Finstown lies about half way between Stromness and Kirkwall at the point where the main road between them is met by the road up the east side of West Mainland.
It was the traffic using this junction in the 1820s that led directly to the establishment of Finstown. The village is named after an Irishman called Phin, a veteran of the Napoleonic Wars, who in 1822 built an ale house here called the Toddy Hole. Later in the 1800s the Toddy Hole was replaced by what is now the Pomona Inn.
By 1872 Finstown could boast a post office: and its stone pier, which still projects into the Bay of Firth from the east end of the village, was a port of call for passenger steamers and cargo vessels. Today the Bay of Firth provides shelter mainly for small fishing and pleasure craft.

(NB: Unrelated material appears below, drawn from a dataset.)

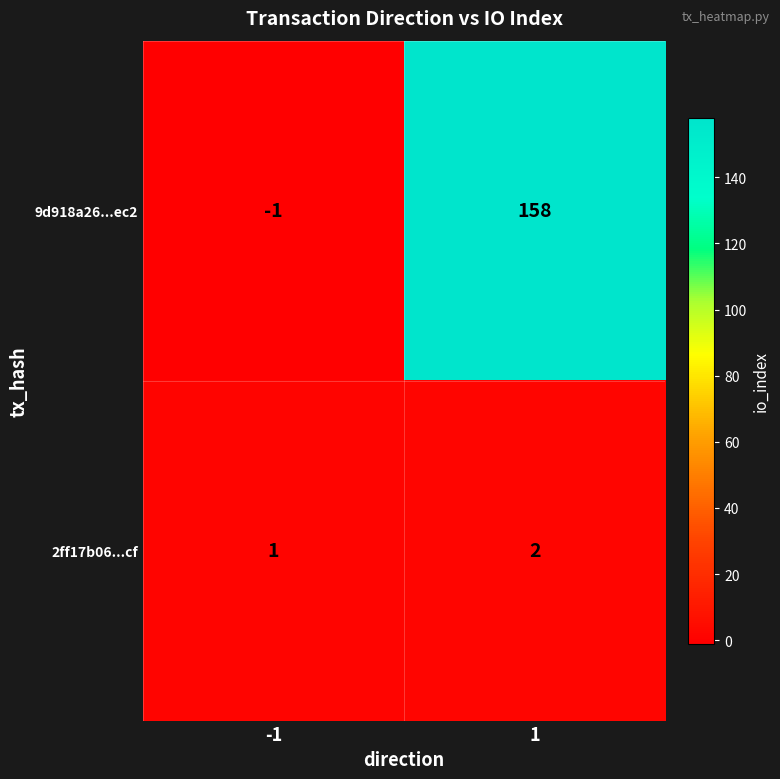

What is the sum of the 9d918a26...ec2 values at 1 and -1?

157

The core of Finstown lies in the solid, well established stone houses around the junction of the A965 and A966. From here the road to Stromness climbs west through the most urban part of the village (including the Pomona Inn) above a sheltered valley to the north that is home to one of Orkney's very rare patches of natural woodland.
West from the junction is Firth Parish Church. This was built as a Free Church in 1902 and carries a plaque commemorating its refurbishment in 2002. Further on is the village's main car park, opposite the graveyard located on a slope that gives some excellent views across the Bay of Firth.
Modern development at the east end of Finstown has tended to comprise new cottages and houses, many built as holiday lets. By far the most distinctive of them is the Boat House. This was built in the 1970s and uses as a roof a disused mould originally used to make fibreglass boats. In doing so it reflects an Orkney tradition of recycling disused boats to form buildings: though more normally sheds than houses.
The north side of Finstown, overlooked by the almost separate settlements of Horraldshay and Smoogarth, has seen recent development of a different kind. Here you find a series of large, low buildings forming the school, a nursery and an old folks home.
The flank of hill immediately to the south of Finstown is home to the fascinating Cuween Hill Cairn, while the top of the same hill carries a series of rather more modern stone structures, apparently erected for decoration.